Performance Characteristics
The control plane is written in Rust. Policy evaluation adds less than 2 milliseconds of latency to each agent action. The system handles 10,000+ concurrent agent sessions with consistent sub-millisecond overhead. Garbage collection pauses do not exist because there is no garbage collector.
┌──────────────────────────────┬────────────────┐
│ Metric │ Value │
├──────────────────────────────┼────────────────┤
│ Policy evaluation latency │ < 2ms p99 │
│ Trace capture overhead │ < 0.5ms │
│ Concurrent agent sessions │ 10,000+ │
│ Audit log write latency │ < 1ms │
│ Control plane uptime SLA │ 99.99% │
│ Cold start (agent sandbox) │ < 250ms │
│ PII redaction throughput │ 50,000 tok/sec │
│ Memory per agent session │ ~12 MB │
└──────────────────────────────┴────────────────┘
Open Source Foundation
AKIOS Core—the policy engine, the agent runtime, the SDK, and the PII redaction layer—is open source under GPL-3.0. This is not a marketing decision. It is an engineering decision rooted in a simple belief: you cannot build trust in opaque infrastructure.
When a CISO evaluates AKIOS for a production deployment, they can read every line of the policy engine. When a security researcher finds a vulnerability, they can verify the fix.
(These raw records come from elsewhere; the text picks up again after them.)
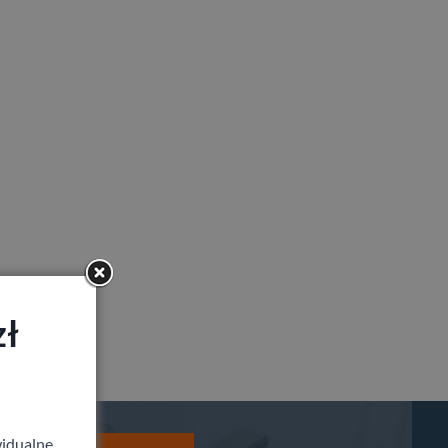
zł
idualne,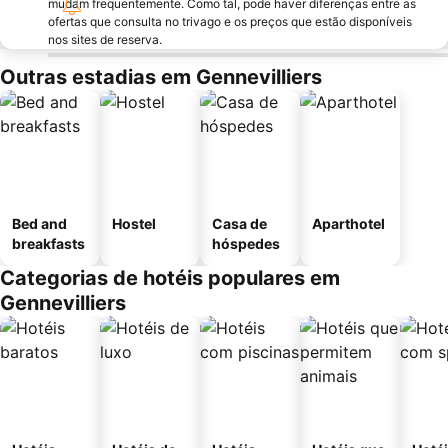
mudam frequentemente. Como tal, pode haver diferenças entre as
ofertas que consulta no trivago e os preços que estão disponíveis
nos sites de reserva.
Outras estadias em Gennevilliers
Bed and
Hostel
Casa de
Aparthotel
breakfasts
hóspedes
Categorias de hotéis populares em
Gennevilliers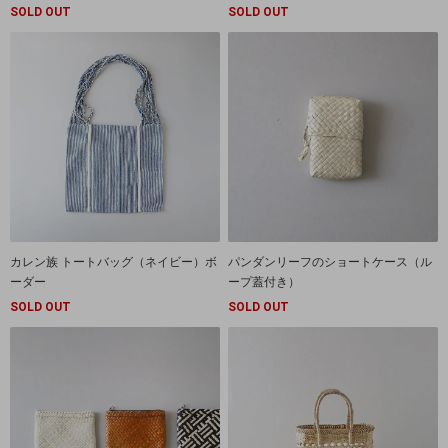
SOLD OUT
SOLD OUT
カレン族 トートバッグ（ネイビー）ボ
パンダンリーフのショートケース（ル
ーダー
ープ蓋付き）
SOLD OUT
SOLD OUT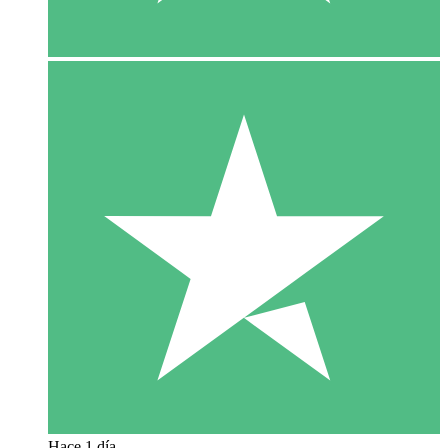
Hace 1 día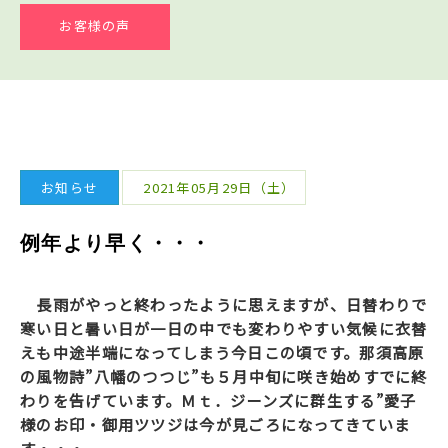
お客様の声
お知らせ
2021年05月29日（土）
例年より早く・・・
長雨がやっと終わったように思えますが、日替わりで
寒い日と暑い日が一日の中でも変わりやすい気候に衣替
えも中途半端になってしまう今日この頃です。那須高原
の風物詩”八幡のつつじ”も５月中旬に咲き始めすでに終
わりを告げています。Ｍｔ．ジーンズに群生する”愛子
様のお印・御用ツツジは今が見ごろになってきていま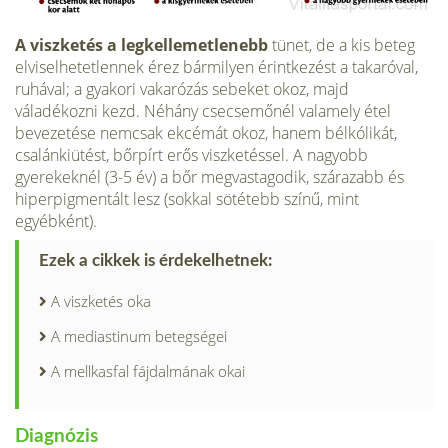
A viszketés a legkel­lemetlenebb
tünet, de a kis beteg
elvisel­hetetlennek érez bármilyen érintkezést a takaróval,
ruhával; a gyakori vakarózás sebeket okoz, majd
váladékozni kezd. Néhány csecsemőnél valamely étel
bevezetése nemcsak ekcémát okoz, hanem bélkólikát,
csalánkiütést, bőrpírt erős viszketéssel. A nagyobb
gyerekeknél (3-5 év) a bőr megvastagodik, szárazabb és
hiperpigmentált lesz (sokkal sötétebb színű, mint
egyébként).
Ezek a cikkek is érdekelhetnek:
A viszketés oka
A mediastinum betegségei
A mellkasfal fájdalmának okai
Diagnózis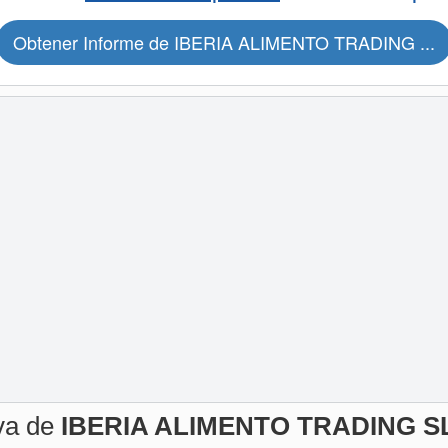
Obtener Informe de IBERIA ALIMENTO TRADING ...
iva de
IBERIA ALIMENTO TRADING SL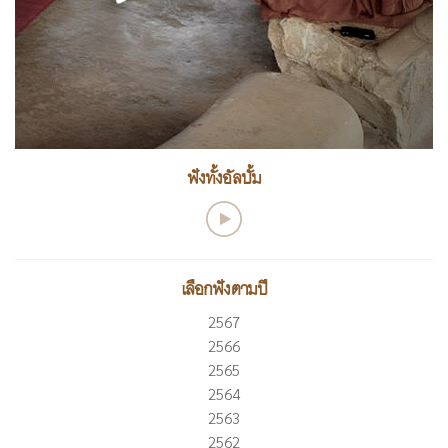
ฟังทั้งอัลบั้ม
เลือกฟังตามปี
2567
2566
2565
2564
2563
2562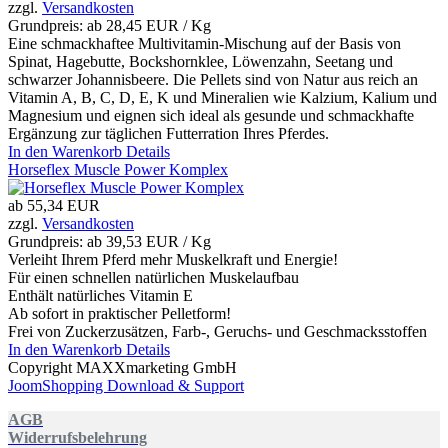
zzgl.
Versandkosten
Grundpreis: ab
28,45 EUR / Kg
Eine schmackhaftee Multivitamin-Mischung auf der Basis von
Spinat, Hagebutte, Bockshornklee, Löwenzahn, Seetang und
schwarzer Johannisbeere. Die Pellets sind von Natur aus reich an
Vitamin A, B, C, D, E, K und Mineralien wie Kalzium, Kalium und
Magnesium und eignen sich ideal als gesunde und schmackhafte
Ergänzung zur täglichen Futterration Ihres Pferdes.
In den Warenkorb
Details
Horseflex Muscle Power Komplex
ab
55,34 EUR
zzgl.
Versandkosten
Grundpreis: ab
39,53 EUR / Kg
Verleiht Ihrem Pferd mehr Muskelkraft und Energie!
Für einen schnellen natürlichen Muskelaufbau
Enthält natürliches Vitamin E
Ab sofort in praktischer Pelletform!
Frei von Zuckerzusätzen, Farb-, Geruchs- und Geschmacksstoffen
In den Warenkorb
Details
Copyright MAXXmarketing GmbH
JoomShopping Download & Support
AGB
Widerrufsbelehrung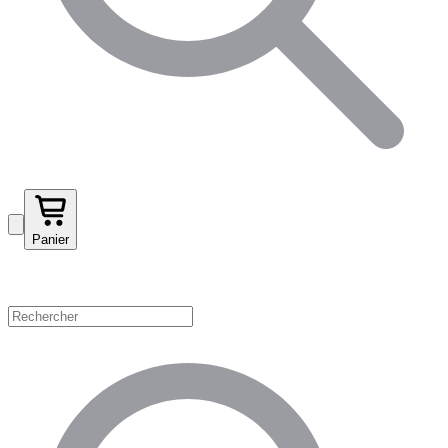
Panier
Magasinez par catégorie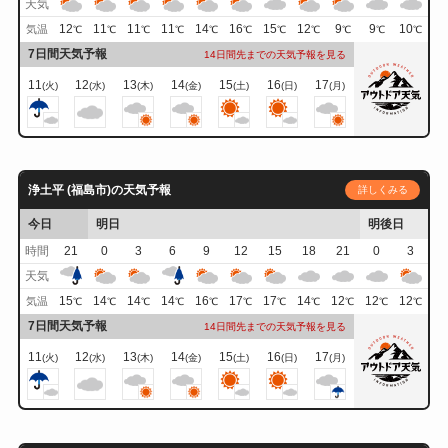
天気
12
11
11
11
14
16
15
12
9
9
10
気温
℃
℃
℃
℃
℃
℃
℃
℃
℃
℃
℃
7日間天気予報
14日間先までの天気予報を見る
11
12
13
14
15
16
17
(火)
(水)
(木)
(金)
(土)
(日)
(月)
浄土平 (福島市)の天気予報
詳しくみる
今日
明日
明後日
時間
21
0
3
6
9
12
15
18
21
0
3
天気
15
14
14
14
16
17
17
14
12
12
12
気温
℃
℃
℃
℃
℃
℃
℃
℃
℃
℃
℃
7日間天気予報
14日間先までの天気予報を見る
11
12
13
14
15
16
17
(火)
(水)
(木)
(金)
(土)
(日)
(月)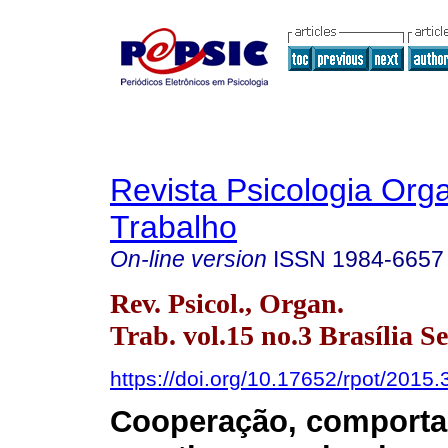
Revista Psicologia Org
Trabalho
On-line version
ISSN
1984-6657
Rev. Psicol., Organ.
Trab. vol.15 no.3 Brasília S
https://doi.org/10.17652/rpot/2015.
Cooperação, comport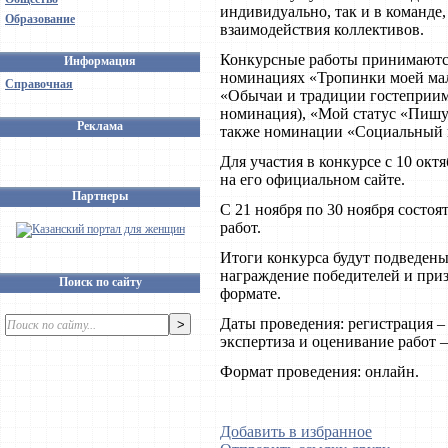
индивидуально, так и в команде,
Образование
взаимодействия коллективов.
Конкурсные работы принимаются
Информация
номинациях «Тропинки моей мал
Справочная
«Обычаи и традиции гостеприимс
номинация), «Мой статус «Пишу 
Реклама
также номинации «Социальный 
Для участия в конкурсе с 10 ок
на его официальном сайте.
Партнеры
С 21 ноября по 30 ноября состо
работ.
Итоги конкурса будут подведены 
награждение победителей и при
Поиск по сайту
формате.
Даты проведения: регистрация – 
экспертиза и оценивание работ – 
Формат проведения: онлайн.
Добавить в избранное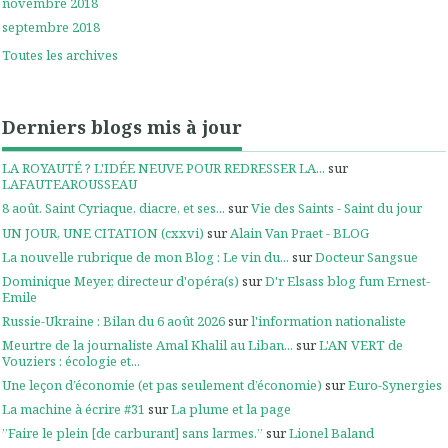
novembre 2018
septembre 2018
Toutes les archives
Derniers blogs mis à jour
LA ROYAUTÉ ? L'IDÉE NEUVE POUR REDRESSER LA...
sur
LAFAUTEAROUSSEAU
8 août. Saint Cyriaque, diacre, et ses...
sur
Vie des Saints - Saint du jour
UN JOUR, UNE CITATION (cxxvi)
sur
Alain Van Praet - BLOG
La nouvelle rubrique de mon Blog : Le vin du...
sur
Docteur Sangsue
Dominique Meyer, directeur d'opéra(s)
sur
D'r Elsass blog fum Ernest-
Emile
Russie-Ukraine : Bilan du 6 août 2026
sur
l'information nationaliste
Meurtre de la journaliste Amal Khalil au Liban...
sur
L'AN VERT de
Vouziers : écologie et...
Une leçon d’économie (et pas seulement d’économie)
sur
Euro-Synergies
La machine à écrire #31
sur
La plume et la page
”Faire le plein [de carburant] sans larmes.”
sur
Lionel Baland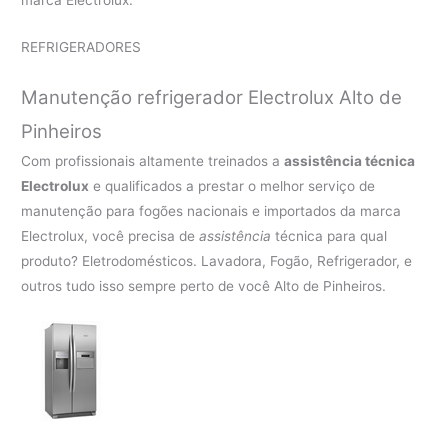
REFRIGERADORES
Manutenção refrigerador Electrolux Alto de
Pinheiros
Com profissionais altamente treinados a
assistência técnica
Electrolux
e qualificados a prestar o melhor serviço de
manutenção para fogões nacionais e importados da marca
Electrolux, você precisa de
assistência
técnica para qual
produto? Eletrodomésticos. Lavadora, Fogão, Refrigerador, e
outros tudo isso sempre perto de você Alto de Pinheiros.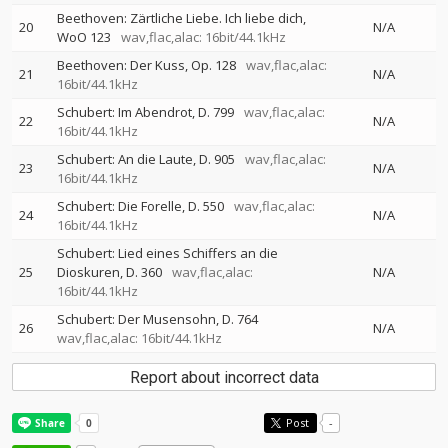
Beethoven: Zärtliche Liebe. Ich liebe dich,
20
N/A
WoO 123
wav,flac,alac: 16bit/44.1kHz
Beethoven: Der Kuss, Op. 128
wav,flac,alac:
21
N/A
16bit/44.1kHz
Schubert: Im Abendrot, D. 799
wav,flac,alac:
22
N/A
16bit/44.1kHz
Schubert: An die Laute, D. 905
wav,flac,alac:
23
N/A
16bit/44.1kHz
Schubert: Die Forelle, D. 550
wav,flac,alac:
24
N/A
16bit/44.1kHz
Schubert: Lied eines Schiffers an die
25
Dioskuren, D. 360
wav,flac,alac:
N/A
16bit/44.1kHz
Schubert: Der Musensohn, D. 764
26
N/A
wav,flac,alac: 16bit/44.1kHz
Report about incorrect data
Post
-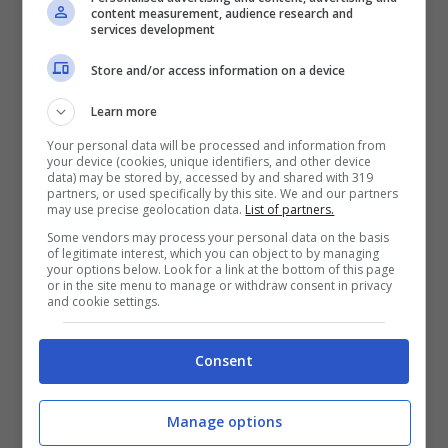
content measurement, audience research and
services development
Store and/or access information on a device
Learn more
Your personal data will be processed and information from
your device (cookies, unique identifiers, and other device
data) may be stored by, accessed by and shared with 319
partners, or used specifically by this site. We and our partners
may use precise geolocation data.
List of partners.
Some vendors may process your personal data on the basis
of legitimate interest, which you can object to by managing
your options below. Look for a link at the bottom of this page
or in the site menu to manage or withdraw consent in privacy
La Federazione si sente tranquilla perché l’input
and cookie settings.
di rendere immediatamente operative le
squalifiche è arrivato direttamente dalla Uefa e
Consent
non si può derogare a livello italiano
un’indicazione giunta da organismi
Manage options
internazionali.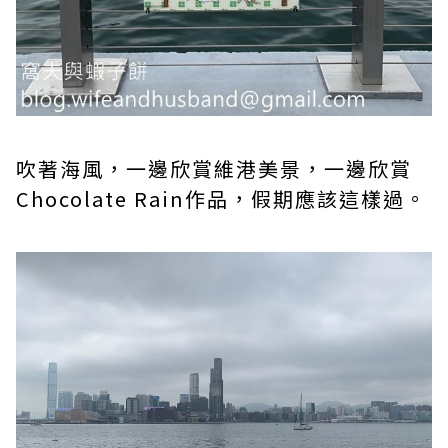
吹著海風，一邊欣賞維港美景，一邊欣賞
Chocolate Rain作品，假期應該這樣過。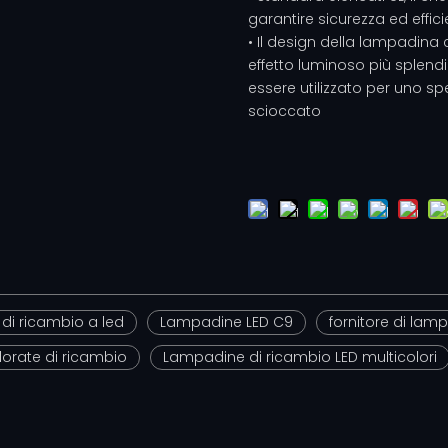
garantire sicurezza ed effici
• Il design della lampadina 
effetto luminoso più splend
essere utilizzato per uno spet
scioccato
di ricambio a led
Lampadine LED C9
fornitore di lam
orate di ricambio
Lampadine di ricambio LED multicolori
When a compliance auditor asks "how does this system enforce access controls?", the answer is a link to a specific function in a public repository—not a sales pitch.
Our commercial products—AKIOS Radar (full observability suite) and AKIOS Flux (intelligent compute scheduling)—build on this open-source foundation, adding capabilities that matter at enterprise scale without compromising the transparency of the core governance engine.
Who This Is For
AKIOS is built for teams that are past the demo stage and facing production reality:
- Platform engineers deploying AI agents into regulated environments and needing governance guarantees, not governance theater
- Security architects who need to prove to auditors that AI systems are controlled, not just monitored
- SREs responsible for AI workloads in production and needing the same operational tools (circuit breakers, runbooks, incident replay) they have for traditional services
- Engineering leaders evaluating whether to build or buy AI governance infrastructure—and recognizing that building it in-house is a multi-year, multi-team commitment
The Road Ahead
This is the beginning. The agentic era is still in its infancy, and the infrastructure requirements will grow more complex as agents become more capable and more autonomous. Multi-agent coordination, cross-organization agent federation, real-time compliance for agents operating across jurisdictions—these are problems that do not have solutions yet. We are building them.
Our roadmap follows the natural progression of enterprise AI deployment:
- 2024: AKIOS Core GA — single-agent governance, policy-as-code, basic telemetry
- 2025 Q1-Q2: AKIOS Radar beta — semantic tracing, session replay, drift detection
- 2025 Q3-Q4: AKIOS Flux beta — predictive scheduling, cost optimization, carbon-aware placement
- 2026: Multi-agent coordination, federated policy management, EU AI Act compliance automation
The future of AI is not just smarter models. It is smarter infrastructure. Infrastructure that is deterministic in a world of probabilistic compute. Infrastructure that is transparent in a world of opaque reasoning. Infrastructure that is controlled in a world of autonomous action.
Welcome to the control plane for autonomous compute.